Per default, Spacy's en_core_web_sm model is used and its default max_length is 1000000 (it is the length of maximum character this model takes which can be increased for large files). For a faster, but potentially less accurate splitting, you can use pipeline='sentencizer'.

METHOD DESCRIPTION
transform_documents

Transform sequence of documents by splitting them.

atransform_documents

Asynchronously transform a list of documents.

create_documents

Create a list of Document objects from a list of texts.

split_documents

Split documents.

from_huggingface_tokenizer

Text splitter that uses Hugging Face tokenizer to count length.

from_tiktoken_encoder

Text splitter that uses tiktoken encoder to count length.

__init__

Initialize the spacy text splitter.

split_text

Split incoming text and return chunks.

transform_documents

transform_documents(documents: Sequence[Document], **kwargs: Any) -> Sequence[Document]

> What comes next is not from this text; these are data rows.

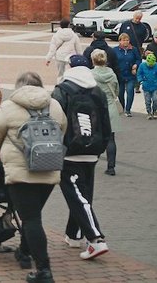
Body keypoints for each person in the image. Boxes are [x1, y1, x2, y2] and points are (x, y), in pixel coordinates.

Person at [0, 71, 67, 283]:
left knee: (31, 218)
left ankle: (44, 270)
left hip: (20, 171)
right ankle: (24, 252)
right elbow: (63, 129)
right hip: (49, 167)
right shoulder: (55, 105)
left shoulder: (10, 106)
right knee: (33, 215)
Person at [51, 57, 112, 260]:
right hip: (93, 150)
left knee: (77, 196)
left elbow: (54, 120)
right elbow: (105, 121)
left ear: (70, 68)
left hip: (70, 151)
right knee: (83, 195)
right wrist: (102, 145)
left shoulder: (62, 90)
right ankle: (74, 235)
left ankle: (96, 239)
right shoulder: (97, 91)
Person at [91, 49, 121, 175]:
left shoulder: (90, 74)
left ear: (93, 60)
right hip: (110, 107)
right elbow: (117, 90)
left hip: (96, 108)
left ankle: (91, 163)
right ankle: (111, 167)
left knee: (94, 138)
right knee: (111, 139)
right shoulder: (112, 74)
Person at [112, 33, 141, 117]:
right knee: (120, 93)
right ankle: (122, 107)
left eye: (127, 40)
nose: (126, 42)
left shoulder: (134, 49)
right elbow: (113, 61)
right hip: (120, 75)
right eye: (124, 40)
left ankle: (128, 110)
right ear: (120, 41)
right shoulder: (115, 50)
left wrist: (136, 65)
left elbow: (138, 59)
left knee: (130, 91)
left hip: (130, 75)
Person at [137, 52, 157, 119]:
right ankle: (149, 112)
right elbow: (139, 74)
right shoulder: (142, 65)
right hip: (146, 86)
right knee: (147, 100)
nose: (151, 66)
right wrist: (141, 81)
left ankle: (154, 111)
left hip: (155, 86)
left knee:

Transform sequence of documents by splitting them.

atransform_documents async

atransform_documents(
    documents: Sequence[Document], **kwargs: Any
) -> Sequence[Document]

Asynchronously transform a list of documents.

PARAMETER DESCRIPTION
documents

A sequence of Document objects to be transformed.

TYPE: Sequence[Document]

RETURNS DESCRIPTION
Sequence[Document]

A sequence of transformed Document objects.

create_documents

create_documents(
    texts: list[str], metadatas: list[dict[Any, Any]] | None = None
) -> list[Document]

Create a list of Document objects from a list of texts.

split_documents

split_documents(documents: Iterable[Document]) -> list[Document]

Split documents.

from_huggingface_tokenizer classmethod

from_huggingface_tokenizer(
    tokenizer: PreTrainedTokenizerBase, **kwargs: Any
) -> TextSplitter

Text splitter that uses Hugging Face tokenizer to count length.

from_tiktoken_encoder classmethod

from_tiktoken_encoder(
    encoding_name: str = "gpt2",
    model_name: str | None = None,
    allowed_special: Literal["all"] | Set[str] = set(),
    disallowed_special: Literal["all"] | Collection[str] = "all",
    **kwargs: Any,
) -> Self

Text splitter that uses tiktoken encoder to count length.

__init__

__init__(
    separator: str = "\n\n",
    pipeline: str = "en_core_web_sm",
    max_length: int = 1000000,
    *,
    strip_whitespace: bool = True,
    **kwargs: Any,
) -> None

Initialize the spacy text splitter.

split_text

split_text(text: str) -> list[str]

Split incoming text and return chunks.

split_text_on_tokens

split_text_on_tokens(*, text: str, tokenizer: Tokenizer) -> list[str]

Split incoming text and return chunks using tokenizer.